Se in un primo tempo “avevano tentato di comprarmi con la promozione”, racconta, in seguito cominciarono a fioccare i provvedimenti disciplinari. Finché si trattava di provvedimenti civili “potevo difendermi da sola”, ma poi, con false testimonianze, venne accusata addirittura di truffa. A questo punto “ho dovuto prendermi degli avvocati”; poi “mi hanno requisito la casa, finché non potendo più pagarli mi son dovuta licenziare”. Ma comunque, assicura, “rifarei tutto”.

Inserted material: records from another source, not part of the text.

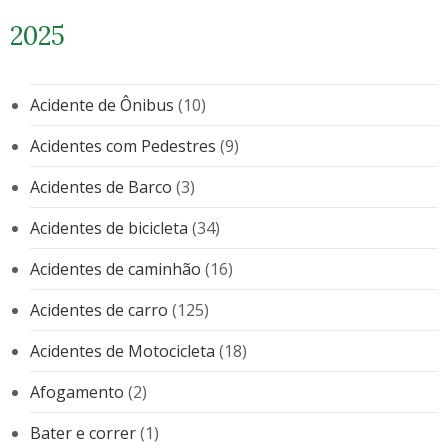
2025
Acidente de Ônibus
(10)
Acidentes com Pedestres
(9)
Acidentes de Barco
(3)
Acidentes de bicicleta
(34)
Acidentes de caminhão
(16)
Acidentes de carro
(125)
Acidentes de Motocicleta
(18)
Afogamento
(2)
Bater e correr
(1)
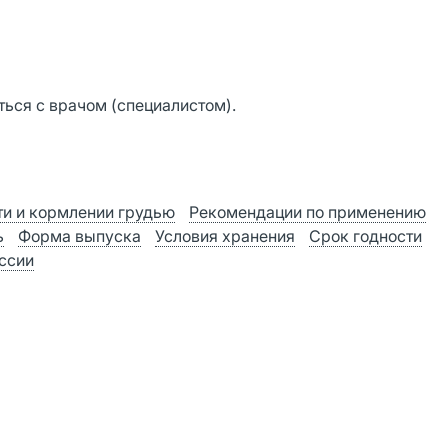
ься с врачом (специалистом).
и и кормлении грудью
Рекомендации по применению
ь
Форма выпуска
Условия хранения
Срок годности
оссии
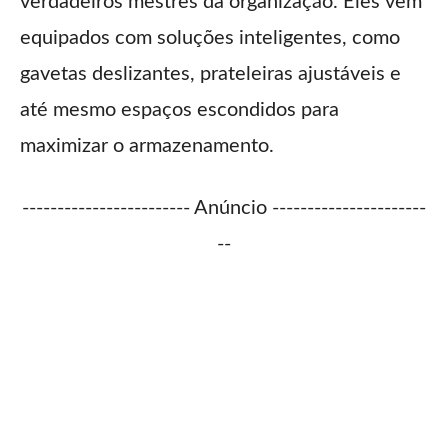
verdadeiros mestres da organização. Eles vêm
equipados com soluções inteligentes, como
gavetas deslizantes, prateleiras ajustáveis e
até mesmo espaços escondidos para
maximizar o armazenamento.
------------------------ Anúncio ----------------------
--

Diventata guida naturalistica, ha scritto diversi libri su tematiche ambientali e animaliste (Il sapere e il sapore delle piante selvatiche, La mia vita con Bambi, Siamo andate dove il tempo si è fermato, Il grande cuore di Kim) il cui ricavato viene interamente utilizzato per attività di salvaguardia e protezione degli animali e dell’ambiente naturale nei progetti dell’Associazione Shangri Là.

Cristina Rovelli.

Tra gli altri relatori, tutti encomiabili, Maria Concetta di Giacomo, medico internista isde-Medici per l’ambiente, lo scrittore Gianfranco Ferron (La bellezza della biodiversità), Diego Camisani e Federica Marangi (“18 anni di esperienza nella gestione di animali normalmente definiti ‘da reddito’ che entrando in un rifugio tornano a essere individui”), il consigliere regionale Andrea Zanoni (La fauna selvatica sacrificata per fini elettorali e l’obiezione di coscienza all’uccisione di animali per il personale di polizia), le guardie zoofile enpa Renzo Rizzi, Roberta Peroni e Paolo Pizzati (Uccelli da richiamo: come impiegare la giurisprudenza per proteggerli), la giornalista Giada Zandonà (Criticità e conflitti ambientali nella Bassa Padovana), Francesco Miazzi (per il Comitato Lasciateci Respirare di Monselice), il luogotenente dei carabinieri forestali Nicola Pierrotti (Uccelli: come riconoscere i segni di contraffazione degli anelli, le novità apportate nel corso degli anni), Francesca Sarcinelli, presidente Ass. Link-Italia (Crudeltà su animali e pericolosità sociale), Elena Buoso, docente di Diritto dell’Ambiente all’Università di Padova (La tutela dell’ambiente tra imperativo giuridico e prassi).